该过程虽然工艺成熟，但是耗费能源和材料巨大，产品昂贵，限制了的生产和其后续应用过程的开发。

咪唑异烟酸结构
咪唑异烟酸（Nicotinamide）的结构式为C6H6N2O，它是一种维生素B3的衍生物，也被称为烟酰胺。

它的化学结构包括一个咪唑环和一个吡啶环，咪唑环上附着有一个甲酰胺基团。

这个结构使得咪唑异烟酸在人体内具有多种生物活性，并参与许多重要的代谢过程。

其化学结构特点如下：
1. 咪唑异烟酸是由一个咪唑环和一个吡啶环组成的，中间通过一个碳链相连。

2. 它含有两个氮原子，一个位于咪唑环上，另一个位于吡啶环上。

3. 咪唑异烟酸分子中还存在一个羰基（C=O）和一个氨基（NH2）。

咪唑异烟酸在生物体内具有多种重要的生理功能和意义，包括：
1. 作为辅酶的组成部分：咪唑异烟酸是辅酶NAD（烟酰胺腺嘌呤二核苷酸）的前体之一。

NAD在许多生化反应中起着关键的催化作用，参与能量代谢、氧化还原反应、DNA修复等多个生物过程。

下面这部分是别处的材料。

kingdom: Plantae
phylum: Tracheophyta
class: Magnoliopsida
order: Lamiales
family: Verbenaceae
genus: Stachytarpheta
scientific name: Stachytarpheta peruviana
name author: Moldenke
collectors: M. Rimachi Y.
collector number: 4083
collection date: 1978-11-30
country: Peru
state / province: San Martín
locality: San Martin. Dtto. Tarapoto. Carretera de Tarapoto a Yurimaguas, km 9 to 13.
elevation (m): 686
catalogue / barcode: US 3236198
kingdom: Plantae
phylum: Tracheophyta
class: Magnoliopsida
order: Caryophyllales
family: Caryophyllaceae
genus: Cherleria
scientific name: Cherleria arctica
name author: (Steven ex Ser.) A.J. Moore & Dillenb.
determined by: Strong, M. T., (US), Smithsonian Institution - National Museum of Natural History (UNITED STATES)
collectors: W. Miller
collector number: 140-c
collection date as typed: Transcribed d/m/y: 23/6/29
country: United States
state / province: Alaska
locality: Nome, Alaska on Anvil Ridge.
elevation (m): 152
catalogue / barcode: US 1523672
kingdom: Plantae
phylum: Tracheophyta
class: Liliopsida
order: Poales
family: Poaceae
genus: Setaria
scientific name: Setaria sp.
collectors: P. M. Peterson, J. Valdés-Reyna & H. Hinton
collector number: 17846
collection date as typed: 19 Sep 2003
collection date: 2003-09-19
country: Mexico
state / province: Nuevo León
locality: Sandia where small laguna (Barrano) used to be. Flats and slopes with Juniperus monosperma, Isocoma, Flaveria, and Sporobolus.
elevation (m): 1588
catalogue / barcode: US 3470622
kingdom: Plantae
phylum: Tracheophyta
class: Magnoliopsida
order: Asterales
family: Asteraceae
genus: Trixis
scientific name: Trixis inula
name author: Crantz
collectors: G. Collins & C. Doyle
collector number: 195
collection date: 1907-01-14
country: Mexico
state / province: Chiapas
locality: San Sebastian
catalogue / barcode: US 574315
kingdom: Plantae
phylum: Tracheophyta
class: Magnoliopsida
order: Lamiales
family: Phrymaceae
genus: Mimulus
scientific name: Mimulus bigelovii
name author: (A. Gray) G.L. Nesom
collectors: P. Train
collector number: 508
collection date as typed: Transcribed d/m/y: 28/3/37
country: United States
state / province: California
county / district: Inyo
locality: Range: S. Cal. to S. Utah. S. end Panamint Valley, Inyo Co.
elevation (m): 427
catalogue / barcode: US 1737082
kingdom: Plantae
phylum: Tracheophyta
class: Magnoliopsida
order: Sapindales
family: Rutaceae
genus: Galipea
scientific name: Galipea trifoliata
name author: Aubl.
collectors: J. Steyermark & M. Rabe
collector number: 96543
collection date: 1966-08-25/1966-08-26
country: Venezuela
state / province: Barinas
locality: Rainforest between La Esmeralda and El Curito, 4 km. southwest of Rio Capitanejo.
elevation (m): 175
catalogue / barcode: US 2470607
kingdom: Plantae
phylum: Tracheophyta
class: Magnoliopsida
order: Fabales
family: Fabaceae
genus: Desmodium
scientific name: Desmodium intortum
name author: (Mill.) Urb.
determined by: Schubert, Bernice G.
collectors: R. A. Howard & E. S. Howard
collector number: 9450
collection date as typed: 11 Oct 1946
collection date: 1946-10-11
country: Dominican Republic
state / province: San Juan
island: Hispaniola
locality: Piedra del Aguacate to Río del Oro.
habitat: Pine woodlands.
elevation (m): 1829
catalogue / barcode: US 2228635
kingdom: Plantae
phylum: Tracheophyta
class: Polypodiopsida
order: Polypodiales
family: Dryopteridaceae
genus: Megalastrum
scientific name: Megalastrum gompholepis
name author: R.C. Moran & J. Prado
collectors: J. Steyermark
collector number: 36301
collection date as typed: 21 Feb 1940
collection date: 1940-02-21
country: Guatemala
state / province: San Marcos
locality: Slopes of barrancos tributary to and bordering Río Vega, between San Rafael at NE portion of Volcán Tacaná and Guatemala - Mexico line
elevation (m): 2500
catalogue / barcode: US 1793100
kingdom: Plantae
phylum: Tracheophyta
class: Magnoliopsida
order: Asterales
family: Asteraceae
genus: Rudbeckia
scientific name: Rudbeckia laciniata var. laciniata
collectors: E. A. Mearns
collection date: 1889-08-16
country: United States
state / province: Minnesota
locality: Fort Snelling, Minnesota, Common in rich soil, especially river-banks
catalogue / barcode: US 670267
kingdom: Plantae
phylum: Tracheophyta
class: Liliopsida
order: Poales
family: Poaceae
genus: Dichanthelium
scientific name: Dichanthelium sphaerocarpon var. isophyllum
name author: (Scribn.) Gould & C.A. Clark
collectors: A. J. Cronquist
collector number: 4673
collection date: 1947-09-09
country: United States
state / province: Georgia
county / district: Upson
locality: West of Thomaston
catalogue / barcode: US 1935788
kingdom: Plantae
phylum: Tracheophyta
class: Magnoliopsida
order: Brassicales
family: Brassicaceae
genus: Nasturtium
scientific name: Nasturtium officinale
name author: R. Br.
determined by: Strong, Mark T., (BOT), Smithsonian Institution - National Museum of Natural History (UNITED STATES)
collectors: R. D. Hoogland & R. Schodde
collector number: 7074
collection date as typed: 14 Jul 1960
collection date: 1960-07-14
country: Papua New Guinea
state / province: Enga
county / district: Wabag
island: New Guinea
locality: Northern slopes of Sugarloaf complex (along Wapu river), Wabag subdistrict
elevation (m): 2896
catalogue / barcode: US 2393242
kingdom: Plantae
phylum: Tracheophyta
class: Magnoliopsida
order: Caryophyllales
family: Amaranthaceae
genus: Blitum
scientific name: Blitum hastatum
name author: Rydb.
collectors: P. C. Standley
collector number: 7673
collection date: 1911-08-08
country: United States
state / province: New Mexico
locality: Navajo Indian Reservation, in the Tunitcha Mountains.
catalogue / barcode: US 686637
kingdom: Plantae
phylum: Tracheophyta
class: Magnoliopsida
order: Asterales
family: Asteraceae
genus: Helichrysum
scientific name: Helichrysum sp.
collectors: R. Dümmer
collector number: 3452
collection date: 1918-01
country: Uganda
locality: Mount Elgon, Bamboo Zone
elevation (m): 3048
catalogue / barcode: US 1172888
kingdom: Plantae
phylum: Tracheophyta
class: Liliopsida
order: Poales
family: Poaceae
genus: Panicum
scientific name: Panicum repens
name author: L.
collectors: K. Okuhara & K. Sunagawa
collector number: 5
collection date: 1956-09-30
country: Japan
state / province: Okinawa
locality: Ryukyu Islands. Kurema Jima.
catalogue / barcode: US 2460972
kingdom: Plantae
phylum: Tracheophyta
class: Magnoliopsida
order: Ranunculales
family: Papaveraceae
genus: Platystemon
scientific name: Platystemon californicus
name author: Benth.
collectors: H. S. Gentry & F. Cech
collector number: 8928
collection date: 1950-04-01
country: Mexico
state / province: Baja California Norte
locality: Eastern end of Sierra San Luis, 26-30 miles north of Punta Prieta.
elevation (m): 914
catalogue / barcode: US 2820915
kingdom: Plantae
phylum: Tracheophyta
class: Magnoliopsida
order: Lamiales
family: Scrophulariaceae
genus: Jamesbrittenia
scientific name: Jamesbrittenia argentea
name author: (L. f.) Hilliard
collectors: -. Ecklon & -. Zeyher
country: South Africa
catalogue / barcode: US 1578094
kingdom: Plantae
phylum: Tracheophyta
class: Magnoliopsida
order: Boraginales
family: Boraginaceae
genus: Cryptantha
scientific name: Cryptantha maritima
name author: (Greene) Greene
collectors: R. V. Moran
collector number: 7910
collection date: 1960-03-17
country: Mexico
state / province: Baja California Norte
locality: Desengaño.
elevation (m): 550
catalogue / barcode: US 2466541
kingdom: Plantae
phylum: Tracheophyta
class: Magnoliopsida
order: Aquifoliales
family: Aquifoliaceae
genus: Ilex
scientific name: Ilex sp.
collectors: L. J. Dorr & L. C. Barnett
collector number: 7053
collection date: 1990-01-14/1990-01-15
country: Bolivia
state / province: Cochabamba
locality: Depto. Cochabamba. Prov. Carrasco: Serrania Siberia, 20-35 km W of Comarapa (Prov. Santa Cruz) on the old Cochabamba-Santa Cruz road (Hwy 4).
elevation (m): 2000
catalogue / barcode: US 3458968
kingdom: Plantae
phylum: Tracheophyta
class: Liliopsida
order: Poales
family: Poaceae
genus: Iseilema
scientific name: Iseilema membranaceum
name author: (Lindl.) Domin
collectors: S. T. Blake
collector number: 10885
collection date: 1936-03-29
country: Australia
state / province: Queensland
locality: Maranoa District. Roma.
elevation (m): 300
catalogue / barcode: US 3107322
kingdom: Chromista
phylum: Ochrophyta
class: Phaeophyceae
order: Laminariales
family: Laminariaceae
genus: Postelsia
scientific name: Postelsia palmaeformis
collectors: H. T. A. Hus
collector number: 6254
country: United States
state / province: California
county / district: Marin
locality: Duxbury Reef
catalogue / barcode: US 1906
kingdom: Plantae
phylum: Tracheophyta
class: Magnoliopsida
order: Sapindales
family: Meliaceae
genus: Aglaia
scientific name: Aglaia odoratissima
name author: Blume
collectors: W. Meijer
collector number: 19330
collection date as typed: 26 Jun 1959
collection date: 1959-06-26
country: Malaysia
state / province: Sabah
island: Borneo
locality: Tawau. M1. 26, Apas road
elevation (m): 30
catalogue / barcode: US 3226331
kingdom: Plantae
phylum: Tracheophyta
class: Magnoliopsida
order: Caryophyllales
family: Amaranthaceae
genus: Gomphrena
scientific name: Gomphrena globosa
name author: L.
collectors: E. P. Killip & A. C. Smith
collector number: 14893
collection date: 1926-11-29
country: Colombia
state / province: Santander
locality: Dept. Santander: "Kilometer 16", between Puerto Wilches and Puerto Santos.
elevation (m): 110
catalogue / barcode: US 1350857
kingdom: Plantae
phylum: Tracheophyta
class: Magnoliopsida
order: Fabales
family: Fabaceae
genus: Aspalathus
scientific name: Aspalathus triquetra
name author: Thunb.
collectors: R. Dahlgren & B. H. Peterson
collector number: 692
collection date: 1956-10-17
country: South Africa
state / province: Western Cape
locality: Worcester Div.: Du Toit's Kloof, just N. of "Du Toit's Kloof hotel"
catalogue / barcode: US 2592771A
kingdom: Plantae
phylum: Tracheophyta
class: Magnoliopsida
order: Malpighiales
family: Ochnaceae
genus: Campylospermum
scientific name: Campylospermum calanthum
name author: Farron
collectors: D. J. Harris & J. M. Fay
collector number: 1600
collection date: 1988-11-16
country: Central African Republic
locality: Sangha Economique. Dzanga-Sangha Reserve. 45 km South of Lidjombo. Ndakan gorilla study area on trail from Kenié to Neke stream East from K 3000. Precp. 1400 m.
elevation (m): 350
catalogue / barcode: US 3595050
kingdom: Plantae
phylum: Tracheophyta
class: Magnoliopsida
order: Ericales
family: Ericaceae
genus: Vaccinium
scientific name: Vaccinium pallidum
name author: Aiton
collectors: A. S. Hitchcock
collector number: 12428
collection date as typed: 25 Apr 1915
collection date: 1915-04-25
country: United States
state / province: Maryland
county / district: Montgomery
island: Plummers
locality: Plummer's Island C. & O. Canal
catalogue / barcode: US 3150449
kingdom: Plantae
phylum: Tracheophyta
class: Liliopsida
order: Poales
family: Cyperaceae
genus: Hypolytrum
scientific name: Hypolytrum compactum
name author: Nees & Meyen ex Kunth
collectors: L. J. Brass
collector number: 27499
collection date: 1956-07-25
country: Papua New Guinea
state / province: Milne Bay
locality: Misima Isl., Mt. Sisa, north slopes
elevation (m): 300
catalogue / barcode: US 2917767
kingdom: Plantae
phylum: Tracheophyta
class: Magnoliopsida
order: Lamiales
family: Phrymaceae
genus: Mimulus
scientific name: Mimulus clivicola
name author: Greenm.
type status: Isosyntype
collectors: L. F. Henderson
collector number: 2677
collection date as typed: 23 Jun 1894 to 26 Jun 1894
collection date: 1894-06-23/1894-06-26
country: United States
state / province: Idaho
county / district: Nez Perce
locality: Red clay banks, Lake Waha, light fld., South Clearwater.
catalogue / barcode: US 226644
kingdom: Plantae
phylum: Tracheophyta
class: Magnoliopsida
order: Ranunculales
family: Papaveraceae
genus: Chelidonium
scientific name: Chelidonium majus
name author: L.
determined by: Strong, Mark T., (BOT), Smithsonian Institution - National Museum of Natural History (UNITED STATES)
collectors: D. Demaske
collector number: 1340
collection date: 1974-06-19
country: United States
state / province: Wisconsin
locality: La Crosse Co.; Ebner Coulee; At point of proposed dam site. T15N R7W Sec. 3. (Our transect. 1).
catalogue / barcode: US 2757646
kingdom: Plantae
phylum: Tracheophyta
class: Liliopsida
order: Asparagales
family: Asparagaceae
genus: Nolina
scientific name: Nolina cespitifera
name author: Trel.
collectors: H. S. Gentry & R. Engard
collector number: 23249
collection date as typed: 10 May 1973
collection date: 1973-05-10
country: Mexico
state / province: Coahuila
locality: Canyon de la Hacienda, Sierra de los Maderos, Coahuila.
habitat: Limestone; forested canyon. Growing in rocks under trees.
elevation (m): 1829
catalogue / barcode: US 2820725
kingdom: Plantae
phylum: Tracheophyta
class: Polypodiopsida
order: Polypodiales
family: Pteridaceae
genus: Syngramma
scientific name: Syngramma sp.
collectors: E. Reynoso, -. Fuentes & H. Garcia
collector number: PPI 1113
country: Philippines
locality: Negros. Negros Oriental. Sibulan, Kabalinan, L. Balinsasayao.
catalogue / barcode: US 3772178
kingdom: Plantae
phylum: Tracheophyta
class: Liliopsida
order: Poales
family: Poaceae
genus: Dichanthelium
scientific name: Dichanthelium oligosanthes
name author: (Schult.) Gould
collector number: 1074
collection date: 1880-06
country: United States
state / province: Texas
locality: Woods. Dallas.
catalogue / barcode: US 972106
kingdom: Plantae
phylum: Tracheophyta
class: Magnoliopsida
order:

2. 能量代谢调节：咪唑异烟酸可以通过参与NAD/NADH的生成，调节体内葡萄糖、脂肪和蛋白质的代谢，维持能量平衡。

3. 抗氧化作用：咪唑异烟酸具有一定的抗氧化活性，可以中和自由基，减轻氧化应激对细胞和组织的损伤，保护细胞免受氧化应激的侵害。

4. 皮肤保健：咪唑异烟酸在某些皮肤病治疗中被广泛应用，包括治疗炎症性皮肤病、减轻痤疮炎症、改善色素沉着等。

它具有保湿、抗炎、抗氧化等作用，可以促进皮肤的修复和保护。

咪唑异烟酸在机体内发挥着重要的生理功能，对于维持正常的能量代谢、抗氧化防御和皮肤健康具有积极的意义。

1．NAD+ （nicotinamide adenine dinucleotide）：烟酰胺腺嘌呤二核苷酸；辅酶Ⅰ。

2．FAD（flavin adenine dinucleotide）：黄素腺嘌呤二核苷酸。

3．THFA（tetrahydrofolic acid）：四氢叶酸。

4．NADP+（nicotinamide adenine dinucleotide phosphate）：烟酰胺腺嘌呤二核苷酸磷酸；辅酶Ⅱ。

5．FMN（flavin mononucleotide）：黄素单核苷酸。

6．CoA（coenzyme A）：辅酶A。

7．ACP（acyl carrier protein）：酰基载体蛋白。

8．BCCP（biotin carboxyl carrier protein）：生物素羧基载体蛋白。

9．PLP（pyridoxal phosphate）：磷酸吡哆醛。

10．UDPG：尿苷二磷酸葡萄糖，是合成蔗糖时葡萄糖的供体。

11．ADPG：腺苷二磷酸葡萄糖，是合成淀粉时葡萄糖的供体。

12．F-D-P：1，6-二磷酸果糖，由磷酸果糖激酶催化果糖-1-磷酸生成，属于高能磷酸化合物，在糖酵解过程生成。

13．F-1-P：果糖-1-磷酸，由果糖激酶催化果糖生成，不含高能磷酸键。

14．G-1-P：葡萄糖-1-磷酸。

由葡萄糖激酶催化葡萄糖生成，不含高能键。

15．PEP：磷酸烯醇式丙酮酸，含高能磷酸键，属于高能磷酸化合物，在糖酵解过程生成。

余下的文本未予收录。